• CONSEGNA 1:
Ricopia senza alcuna modifica tutte le righe dei record che seguono il brano, dalla prima all'ultima.

Negli anni in cui il nome del Paese asiatico è associato sinistramente al dittatore del Nord, Kim Jong-un, una bellissima mostra allestita in Vaticano ripercorre la sua eccezionale vicenda cristiana a partire dai giorni in cui i coreani cercarono nell’ancora ignoto cristianesimo la risposta alle loro angosciose domande
Chiunque invocherà il nome del Signore sarà salvato.
Ora, come potranno invocarlo senza aver prima creduto in lui? E come potranno credere, senza averne sentito parlare? E come potranno sentirne parlare senza uno che lo annunzi? E come lo annunzieranno, senza essere prima inviati?Rom. 10, 13-15
Questo passo della Lettera ai Romani ha costituito per venti secoli, e costituisce tuttora, uno dei più importanti fondamenti scritturistici della missiologia, cioè della branca della teologia che si interroga specificamente sul senso, sul significato e sui fini della missione (che nulla a che vedere ha col proselitismo).
Missione non è proselitismo
In effetti, in un modo o nell’altro le cose sono andate sempre così: qualcuno – che nei tempi antichi e con parola greca chiamavamo “apostolo”, nei tempi moderni e con parola latina abbiamo chiamato “missionario” – prendeva, lasciava il proprio Paese e si recava altrove, da gente che non aveva mai sentito parlare di Gesù Cristo. A quella gente, secondo modalità in parte estemporanee e dettate dal principio incarnatorio dell’inculturazione (e in parte preparate da lunghi anni di formazione), l’apostolo/missionario spiegava che la risposta alle sue domande più profonde esiste e non è un mero concetto, bensì una persona di nome Gesù. Non è questo il momento di addentrarci nella questione, ma per l’intanto potremmo dire così la differenza tra proselitismo e missione: il proselitismo va apoditticamente a portare un’affermazione, che non appoggiandosi ad alcuna domanda resta lì come seme di ideologia; la missione è anzitutto un approssimarsi agli uomini, lì dove sono, per ascoltarne «le gioie e le speranze, i dolori e le angosce», insomma le domande, e offrire loro una risposta. Conditio sine qua non del missionario/apostolo è che quella risposta, cioè la persona di Cristo, egli per primo l’abbia incontrata e costantemente la incontri.
È nota soltanto un’unica eccezione a questa norma, cioè a quella stabilita dall’incalzante sequenza di domande retoriche della Lettera ai Romani: il caso della Corea. Da nessuna fonte ci risulta infatti che esista un altro luogo al mondo in cui l’annuncio del Vangelo sia giunto con le modalità per cui è entrato in Corea. Nessuno è entrato in quella terra ad ascoltare le domande della gente, ma poiché quelle domande erano cocenti alcuni coreani si sono organizzati per andare a cercare le risposte fuori dalla propria terra, nella grande Cina, dove quelli sapevano esserci problemi analoghi ai loro ma che venivano risolti con un’intelligente e libera appropriazione del contributo proveniente dall’Europa.

• CONSEGNA 2:
Come si traduce in inglese questa frase del brano: «Chiunque invocherà il nome del Signore sarà salvato.»?

• DATI DI PARTENZA:

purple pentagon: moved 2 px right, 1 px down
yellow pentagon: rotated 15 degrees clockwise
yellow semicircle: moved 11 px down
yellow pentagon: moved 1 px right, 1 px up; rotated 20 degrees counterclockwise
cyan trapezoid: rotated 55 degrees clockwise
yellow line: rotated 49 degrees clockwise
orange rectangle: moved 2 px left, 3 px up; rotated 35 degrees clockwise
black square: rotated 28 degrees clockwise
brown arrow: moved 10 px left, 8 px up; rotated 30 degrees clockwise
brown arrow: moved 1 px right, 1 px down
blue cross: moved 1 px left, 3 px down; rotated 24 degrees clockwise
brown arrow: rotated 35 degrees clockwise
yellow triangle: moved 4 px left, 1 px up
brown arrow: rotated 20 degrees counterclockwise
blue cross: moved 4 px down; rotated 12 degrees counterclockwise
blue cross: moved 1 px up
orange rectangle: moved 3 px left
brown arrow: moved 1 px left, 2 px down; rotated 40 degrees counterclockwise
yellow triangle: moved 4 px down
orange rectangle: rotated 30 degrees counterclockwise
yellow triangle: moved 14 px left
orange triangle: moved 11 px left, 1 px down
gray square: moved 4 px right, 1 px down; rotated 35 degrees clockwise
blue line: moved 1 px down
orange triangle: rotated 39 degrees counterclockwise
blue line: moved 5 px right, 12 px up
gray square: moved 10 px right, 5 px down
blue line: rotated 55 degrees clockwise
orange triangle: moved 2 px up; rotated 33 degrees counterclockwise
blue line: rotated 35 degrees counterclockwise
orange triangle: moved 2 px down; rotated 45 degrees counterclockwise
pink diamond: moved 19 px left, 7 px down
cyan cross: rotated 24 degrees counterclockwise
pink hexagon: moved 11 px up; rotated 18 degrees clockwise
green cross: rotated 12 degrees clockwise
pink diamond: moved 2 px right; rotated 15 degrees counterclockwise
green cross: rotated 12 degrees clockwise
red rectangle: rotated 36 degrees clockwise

• RISPOSTA 1:
purple pentagon: moved 2 px right, 1 px down
yellow pentagon: rotated 15 degrees clockwise
yellow semicircle: moved 11 px down
yellow pentagon: moved 1 px right, 1 px up; rotated 20 degrees counterclockwise
cyan trapezoid: rotated 55 degrees clockwise
yellow line: rotated 49 degrees clockwise
orange rectangle: moved 2 px left, 3 px up; rotated 35 degrees clockwise
black square: rotated 28 degrees clockwise
brown arrow: moved 10 px left, 8 px up; rotated 30 degrees clockwise
brown arrow: moved 1 px right, 1 px down
blue cross: moved 1 px left, 3 px down; rotated 24 degrees clockwise
brown arrow: rotated 35 degrees clockwise
yellow triangle: moved 4 px left, 1 px up
brown arrow: rotated 20 degrees counterclockwise
blue cross: moved 4 px down; rotated 12 degrees counterclockwise
blue cross: moved 1 px up
orange rectangle: moved 3 px left
brown arrow: moved 1 px left, 2 px down; rotated 40 degrees counterclockwise
yellow triangle: moved 4 px down
orange rectangle: rotated 30 degrees counterclockwise
yellow triangle: moved 14 px left
orange triangle: moved 11 px left, 1 px down
gray square: moved 4 px right, 1 px down; rotated 35 degrees clockwise
blue line: moved 1 px down
orange triangle: rotated 39 degrees counterclockwise
blue line: moved 5 px right, 12 px up
gray square: moved 10 px right, 5 px down
blue line: rotated 55 degrees clockwise
orange triangle: moved 2 px up; rotated 33 degrees counterclockwise
blue line: rotated 35 degrees counterclockwise
orange triangle: moved 2 px down; rotated 45 degrees counterclockwise
pink diamond: moved 19 px left, 7 px down
cyan cross: rotated 24 degrees counterclockwise
pink hexagon: moved 11 px up; rotated 18 degrees clockwise
green cross: rotated 12 degrees clockwise
pink diamond: moved 2 px right; rotated 15 degrees counterclockwise
green cross: rotated 12 degrees clockwise
red rectangle: rotated 36 degrees clockwise

• RISPOSTA 2:
Whoever calls on the name of the Lord will be saved.